Low Rates Keep U.S. Solvent. But for How Long?

Even Alan Greenspan is said to fret about the potential for a collapse in Treasury prices, reports this week's guest writer.

According to the Department of Treasury’s auction staff, the U.S. auctioned $8.8 trillion in bills, notes and bonds in fiscal year 2009. That number is greater than the entire publicly traded debt, which is currently $8.4 trillion.

The reason for the enormous amount of debt issuance is due to our surging annual deficits and rollovers that must occur more frequently because of the government’s decision to issue debt on the short end of the yield curve.

The astronomical size of debt the Treasury must auction each year raises a question; who will buy it? The U.S. saved $464.9 billion last year and is currently saving at a $304 billion annual rate in March. China liquidated $34 billion in Treasuries in December of 2009, while Japan and Europe are struggling to meet their own government obligations.

Since we do not have the domestic savings to fund our own debt and foreigners may not have the will or means to continue to funnel their savings to the U.S., the result is we must depend on current holders to rollover their debt on a continual basis.

However, if interest rates begin to rise to their historical levels (the average yield on the 10-year note is 7.3%) investors may balk at rolling over their debt, which would increase our interest rate expenses and could bankrupt the country.

Of course, that leaves our central bank as the buyer of last resort and is the primary reason why gold is rising in all currencies and recently reached an all-time nominal high in U.S. dollars.

The U.S. is now more addicted to artificially-produced low interest rates than at any other time in her history. But that’s not just my opinion.

Listen to what Ben Bernanke said before the House Financial Services Committee regarding whether the U.S. faces a debt crisis similar to Greece; “It’s not something that is 10 years away. It affects the markets currently…It is possible that the bond market will become worried about the sustainability [of deficits over $1 trillion] and we may find ourselves facing higher interest rates even today.”

Separately, Bloomberg reports that the “Maestro” himself, Alan Greenspan, is so concerned about a sudden sharp increase in interest rates that every day he checks the rate of the 10-year note and 30-year bond, calling them “the critical Achilles heel of the economy.”
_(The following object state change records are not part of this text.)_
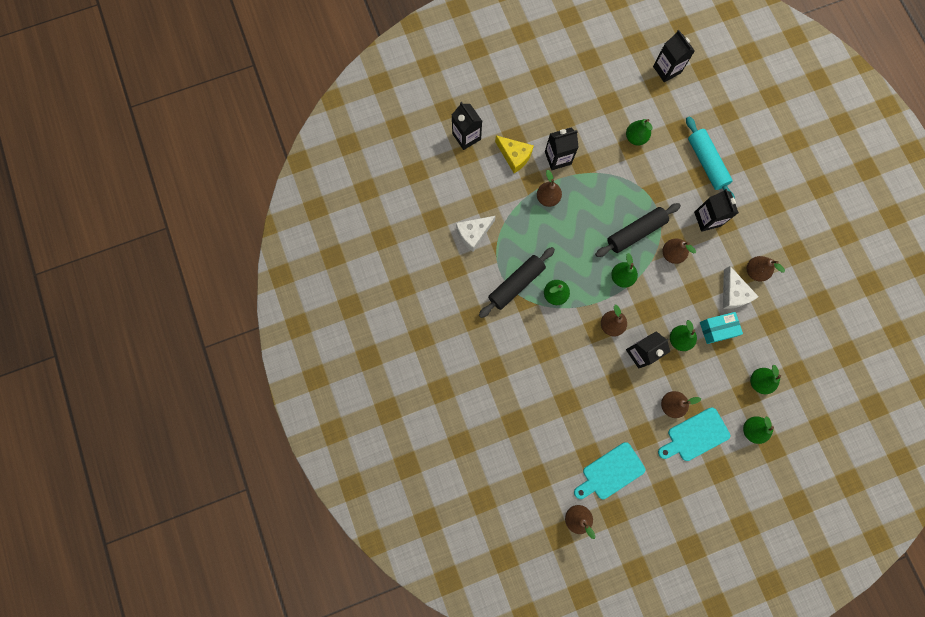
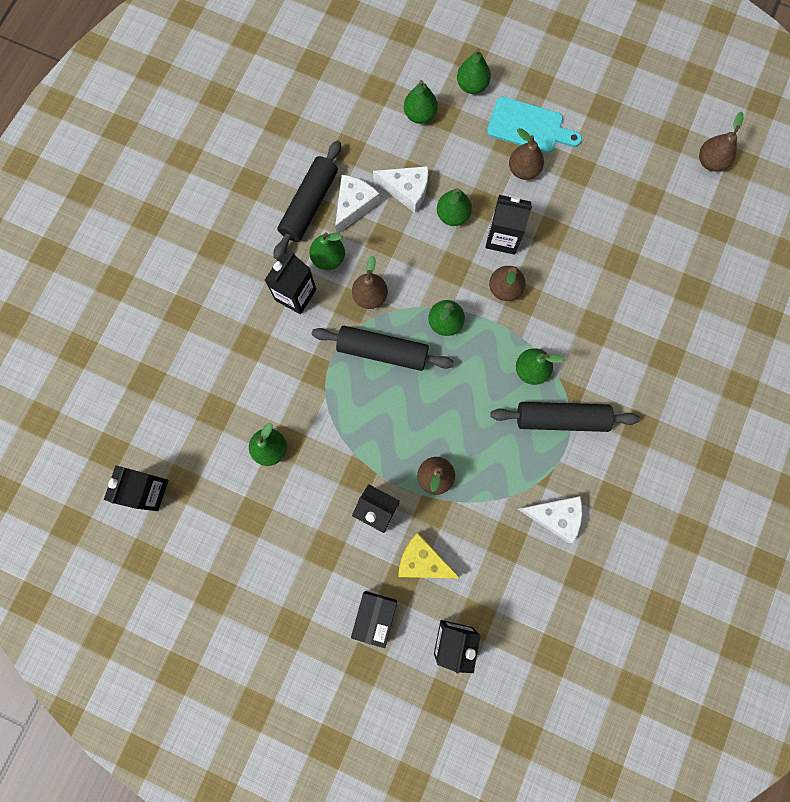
camera: 135 degrees left, 0 degrees up
(511, 114) = (374, 617): none -> black box
(514, 156) = (422, 561): yellow cheese -> yellow cheese turned 60 degrees counterclockwise
(610, 472) = (640, 168): turquoise cutting board -> none
(706, 163) = (229, 349): turquoise rolling pin -> none
(713, 253) = (328, 258): none -> green pear
(717, 329) = (407, 190): turquoise box -> white cheese
(755, 271) = (309, 205): brown pear -> black rolling pin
And what does China think of the fiscal state of the country and the precarious state of our bond market? Deputy Governor of the People’s Bank of China Zhu Min said in December that “the world does not have so much money to buy more U.S. Treasuries.”
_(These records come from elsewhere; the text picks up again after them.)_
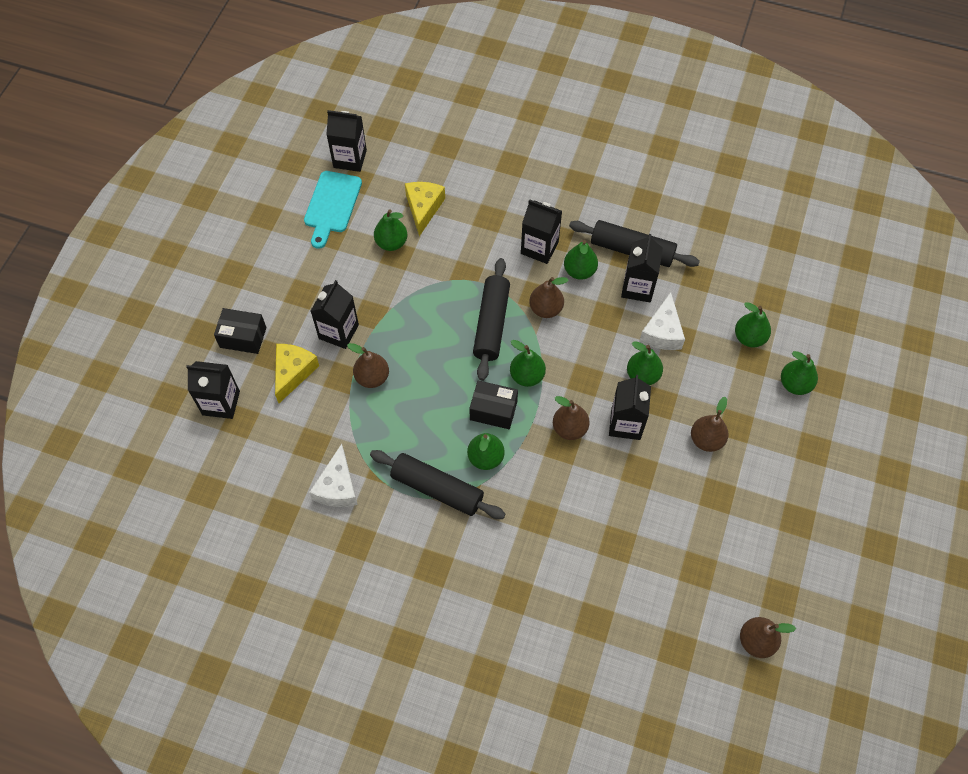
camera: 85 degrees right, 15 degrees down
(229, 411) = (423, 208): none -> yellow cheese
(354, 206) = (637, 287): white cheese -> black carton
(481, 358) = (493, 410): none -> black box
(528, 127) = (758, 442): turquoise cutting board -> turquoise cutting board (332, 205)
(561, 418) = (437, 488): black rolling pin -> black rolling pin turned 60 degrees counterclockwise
The United States is the largest debtor nation in history. Our continued solvency depends upon low interest rates. But low rates are engendered either naturally from increased savings or artificially from money printing.

Without having the adequate savings to bring down rates, the Fed has supplanted savings with monetization of debt. However, money printing eventually leads to intractable inflation and will send bond yields much higher, especially on the long end of the curve.

To make matters worse, we currently see the difference between revenue and spending headed further in the wrong direction.  The budget deficit for the month of April was reported to be $82.7 billion. That figure was nearly 4 times last year’s reported deficit in April, which was $20.9 billion. The April shortfall was the second for that month since 1983. The deficit for fiscal 2010 to date, which ends in October, is $799.7 billion.

Revenue fell 7.9% YOY while spending increased 14.2%. According to the CBO, the nation’s publicly traded debt will reach 90% of GDP in 2020 and, most importantly, interest payments are projected to quadruple to more than $900 billion annually by that year. Of course, as daunting as that trillion-dollar annual interest rate expense will become, it could be much greater if rates do in fact rise.

Indeed, if rates rise significantly the country will face a liquidity and solvency crisis the likes of which the planet has never before witnessed. There is a significant amount of pent-up selling pressure in our bond market. Nearly fifty percent of our publicly-traded debt is held by foreigners and 63% of foreign central bank reserves are held in dollars.

The Fed must quickly move away from its zero percent interest rate policy, otherwise inflation will ravage the country just as it has done every other time the Fed has taken rates below inflation and left them there for a protracted period. If they delay too long, they will be forced to bring the yield curve much higher to fight that insidious inflation.

It seems to me the sooner they move the less they will have to raise rates. Therefore, it’s imperative for the Fed to act now before they are forced to aggressively raise rates to fight inflation or the market forces interest rates higher on its own; which, given our extreme level of debt, will render the U.S. insolvent.

 Michael Pento is chief economist of Delta Global Advisors and is a senior contributor to GreenFaucet.com. This essay first appeared on PrudentBear.com.